**Task requirements:**
1. In the Fright Fest history text, what new name did Six Flags give its Halloween event in 2020?
2. Drawing on the Fright Fest history text, explain why Six Flags Discovery Kingdom held an event called Boo 2020! during the 2020 season.

To comply with the new health and safety protocols implemented by Six Flags due to the COVID-19 pandemic during 2020, the company announced that their Halloween event would be rebranded to Hallowfest. The change from Fright Fest to Hallowfest included no haunted houses or indoor shows. Six Flags Discovery Kingdom held a different event called Boo 2020! for the 2020 season, as the park operated as a zoo for the season to act in accordance with local government guidelines with the state.

In 2022, Six Flags introduced another Halloween event alongside Fright Fest, called Kids Boo Fest, a kids-oriented Halloween event with trick-or-treat trails along with in-park entertainment, that is held in mornings. On October 7, 2022, all Six Flags amusement parks implemented a new policy in which it limited the size of bags and subjected all bags to X-ray screening. While a reason for the change was not stated by the parks, an editor from the Theme Park Tribune said the new policies could be related to recent guest altercations, including shootings, at Kennywood and Six Flags Great America.

===Fright Fest Extreme era (2024–present)===
On June 25, 2024, Six Flags announced in a press release that the event was rebranded as Fright Fest Extreme. This enhanced version of their annual Halloween event featured haunted attractions inspired by well-known horror franchises, namely Saw, Stranger Things, Army of the Dead, The Conjuring Universe, Trick ‘r Treat, Texas Chainsaw Massacre, and DCeased.

**Stored data:**
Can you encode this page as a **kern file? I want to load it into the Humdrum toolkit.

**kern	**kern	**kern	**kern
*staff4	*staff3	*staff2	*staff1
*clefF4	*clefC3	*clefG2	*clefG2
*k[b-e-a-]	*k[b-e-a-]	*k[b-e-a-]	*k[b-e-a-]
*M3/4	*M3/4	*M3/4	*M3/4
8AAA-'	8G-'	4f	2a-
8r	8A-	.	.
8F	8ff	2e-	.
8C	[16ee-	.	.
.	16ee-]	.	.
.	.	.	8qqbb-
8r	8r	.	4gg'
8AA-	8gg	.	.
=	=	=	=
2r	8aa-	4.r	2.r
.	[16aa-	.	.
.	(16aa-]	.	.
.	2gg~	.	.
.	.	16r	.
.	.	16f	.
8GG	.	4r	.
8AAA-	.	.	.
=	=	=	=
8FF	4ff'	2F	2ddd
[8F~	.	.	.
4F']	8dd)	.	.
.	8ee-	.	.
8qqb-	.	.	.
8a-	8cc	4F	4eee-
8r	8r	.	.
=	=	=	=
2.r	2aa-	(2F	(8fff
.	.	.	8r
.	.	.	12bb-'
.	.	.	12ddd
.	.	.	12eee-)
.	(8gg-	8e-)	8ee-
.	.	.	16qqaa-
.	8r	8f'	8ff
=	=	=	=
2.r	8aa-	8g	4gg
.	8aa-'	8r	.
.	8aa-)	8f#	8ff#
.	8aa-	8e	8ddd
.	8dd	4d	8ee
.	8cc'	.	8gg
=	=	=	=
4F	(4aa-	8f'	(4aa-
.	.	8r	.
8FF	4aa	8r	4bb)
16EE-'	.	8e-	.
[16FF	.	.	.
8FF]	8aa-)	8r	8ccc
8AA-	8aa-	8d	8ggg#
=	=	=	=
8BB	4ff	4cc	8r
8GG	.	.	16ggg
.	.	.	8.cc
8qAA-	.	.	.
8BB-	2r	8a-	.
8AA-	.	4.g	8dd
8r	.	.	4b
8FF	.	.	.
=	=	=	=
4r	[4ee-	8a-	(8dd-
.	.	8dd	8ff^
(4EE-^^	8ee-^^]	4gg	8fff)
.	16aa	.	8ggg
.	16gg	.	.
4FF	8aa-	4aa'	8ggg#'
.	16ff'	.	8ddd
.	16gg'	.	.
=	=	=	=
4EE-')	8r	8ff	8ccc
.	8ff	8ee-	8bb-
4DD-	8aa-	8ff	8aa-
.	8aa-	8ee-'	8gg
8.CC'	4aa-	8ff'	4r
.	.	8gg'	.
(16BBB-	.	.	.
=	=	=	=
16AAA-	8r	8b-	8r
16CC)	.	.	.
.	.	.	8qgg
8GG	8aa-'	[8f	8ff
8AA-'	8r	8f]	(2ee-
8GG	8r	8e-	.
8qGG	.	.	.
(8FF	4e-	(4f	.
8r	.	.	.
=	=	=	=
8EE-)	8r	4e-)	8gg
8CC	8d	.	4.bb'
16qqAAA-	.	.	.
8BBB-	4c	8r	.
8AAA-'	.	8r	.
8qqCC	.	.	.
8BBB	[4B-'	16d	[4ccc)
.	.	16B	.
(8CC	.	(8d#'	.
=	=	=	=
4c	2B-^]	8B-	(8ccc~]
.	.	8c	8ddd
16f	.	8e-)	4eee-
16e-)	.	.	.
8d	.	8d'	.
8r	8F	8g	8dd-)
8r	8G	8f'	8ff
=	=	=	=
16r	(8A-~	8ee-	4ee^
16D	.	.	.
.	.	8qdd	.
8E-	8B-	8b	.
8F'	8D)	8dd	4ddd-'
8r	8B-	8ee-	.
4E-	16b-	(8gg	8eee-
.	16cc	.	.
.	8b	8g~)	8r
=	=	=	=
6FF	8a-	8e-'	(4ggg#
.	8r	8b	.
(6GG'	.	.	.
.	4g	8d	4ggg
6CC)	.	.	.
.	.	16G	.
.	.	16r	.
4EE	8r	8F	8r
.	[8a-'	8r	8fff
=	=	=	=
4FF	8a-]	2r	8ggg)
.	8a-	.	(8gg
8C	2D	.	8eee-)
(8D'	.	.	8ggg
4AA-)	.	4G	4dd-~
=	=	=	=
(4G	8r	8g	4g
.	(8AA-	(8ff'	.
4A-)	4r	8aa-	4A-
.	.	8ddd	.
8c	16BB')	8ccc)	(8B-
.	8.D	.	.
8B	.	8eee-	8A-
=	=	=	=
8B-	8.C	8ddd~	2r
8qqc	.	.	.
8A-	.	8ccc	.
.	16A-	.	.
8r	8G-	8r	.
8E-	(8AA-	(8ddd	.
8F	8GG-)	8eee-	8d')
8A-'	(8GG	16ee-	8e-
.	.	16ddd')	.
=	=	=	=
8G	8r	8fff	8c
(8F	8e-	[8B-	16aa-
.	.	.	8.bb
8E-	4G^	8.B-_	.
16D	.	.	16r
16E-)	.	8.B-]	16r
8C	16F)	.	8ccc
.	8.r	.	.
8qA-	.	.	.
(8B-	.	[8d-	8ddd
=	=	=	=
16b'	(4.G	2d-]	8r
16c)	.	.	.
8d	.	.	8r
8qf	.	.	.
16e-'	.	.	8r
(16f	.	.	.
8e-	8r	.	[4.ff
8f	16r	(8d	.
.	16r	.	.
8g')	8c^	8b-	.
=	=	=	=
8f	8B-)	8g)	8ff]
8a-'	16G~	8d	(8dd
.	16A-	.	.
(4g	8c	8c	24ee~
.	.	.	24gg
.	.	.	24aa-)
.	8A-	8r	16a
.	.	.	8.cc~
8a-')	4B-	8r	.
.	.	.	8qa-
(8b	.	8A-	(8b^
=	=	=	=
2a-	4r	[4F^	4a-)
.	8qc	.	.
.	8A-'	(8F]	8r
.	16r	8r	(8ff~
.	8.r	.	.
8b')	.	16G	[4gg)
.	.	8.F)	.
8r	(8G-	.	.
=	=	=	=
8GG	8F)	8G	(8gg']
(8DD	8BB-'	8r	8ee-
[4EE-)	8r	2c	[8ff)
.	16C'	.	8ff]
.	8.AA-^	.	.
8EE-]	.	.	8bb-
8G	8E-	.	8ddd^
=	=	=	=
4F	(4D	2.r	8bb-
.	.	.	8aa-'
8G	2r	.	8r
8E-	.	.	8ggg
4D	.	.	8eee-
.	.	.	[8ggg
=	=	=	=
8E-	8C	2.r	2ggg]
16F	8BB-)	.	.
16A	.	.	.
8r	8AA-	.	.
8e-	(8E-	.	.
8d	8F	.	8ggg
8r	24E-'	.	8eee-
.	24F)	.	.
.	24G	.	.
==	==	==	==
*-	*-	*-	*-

**Your responses:**
1. Hallowfest

2. For the 2020 season, Six Flags Discovery Kingdom operated as a zoo to act in accordance with local government guidelines with the state. It therefore held a different event, Boo 2020!, rather than the rebranded Hallowfest.